(CBS) — She’s been missing longer than Stacy Peterson and Lisa Stebic combined, but you’ve probably never heard of Robin Abrams, who disappeared from Beecher Illinois back in October of 1990.
Now, after 23 years, this cold case is getting another look as Roseanne Tellez explains in this original report.
From her makeshift command center Jody Walsh searches for clues into the disappearance of her sister. Roseanne Tellez asks, “Did you ever think that 23 years later you would not have the answers you wanted?” Jody Walsh answers, “never, never.”
28-year-old Robin Abrams, a former Will County Sheriff deputy, was last seen driving down Goodenow Road in Beecher. Her car was later found in Harvey.
Abrams had an order of protection against a Will County Sheriff auxiliary officer with whom she claimed to have had an affair.
But the officer, Tony Marquez, claimed Robin was after him, and filed dozens of complaints, alleging phone harassment, reckless driving, disorderly conduct, and more.
“I have 103 reports of harassment from him,” says Jody Walsh. “He was after my sister like a fatal attraction.”
Of the 103 incidents, Abrams was acquitted of harassment and reckless driving – the only charges she faced in court and assault charges were dropped.

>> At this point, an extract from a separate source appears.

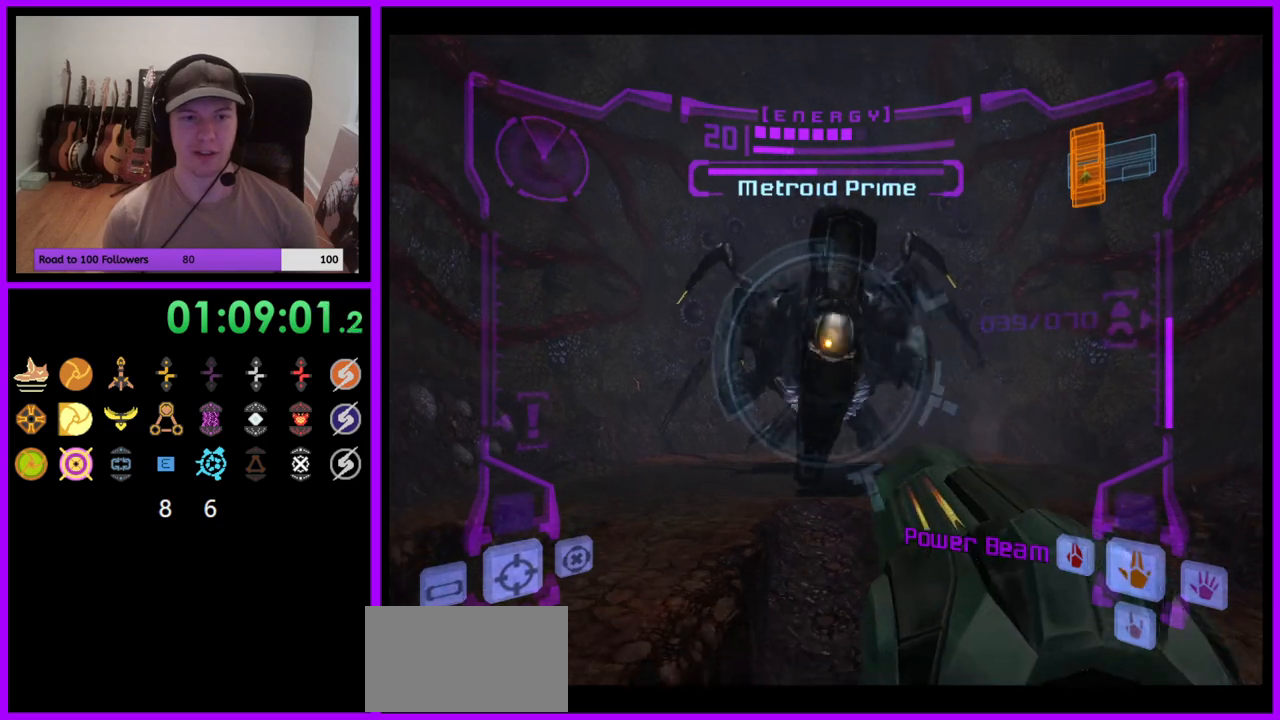
{"buttons": ["A", "L1"], "left_stick": "up", "right_stick": "center", "events": [[100, "left_stick", "up"]]}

But she was fired by the sheriff’s office. She sued for wrongful firing and sexual harassment, but weeks before her deposition, she disappeared.
Roseanne Tellez visited Tony Marquez’s home in south suburban Elwood, his wife came to the door and Roseanne asked, “You don’t think he had anything to do with her disappearance? Her answer, “I don’t know. Of course not.”
The answer was no when we asked if Marquez himself could come to the door and speak with us.
“Tony Marquez was what we now call a person of interest,” says Ken Kaupas who is currently with the Will County Sheriff’s Office, but was assigned to the Abram’s investigation when he worked for the Illinois State Police. “There’s never been a cover up. And there’s not been incompetence. Sometimes you do not find a body.”
After more than two decades of dead ends, Congressman Daniel Lipinski requested the Illinois’ Inspector General launch an investigation because: “There is no reason…a murder case should lie dormant for 23 years.”
But the response from the Inspector General offered little hope. Jody Walsh was openly disappointed as she read to us from the letter she received from the IG’s office.
“We may open this investigation or refer this matter to another agency or law enforcement authority.”
When asked if she was confident they could get to the bottom of it, she answered, “Absolutely not.”
Walsh says she will keep fighting for her sister.
“Her life was important to us. I’ll never give up. Never.”
Hiram Grau, Director of the Illinois State Police, says the case is making progress.
“Numerous interviews and re-interviews of subjects have been ongoing as well as forensic science analysis.”
One development the Abrams family hopes to have soon is a death certificate. That could clear the way for charges — if police find someone to charge.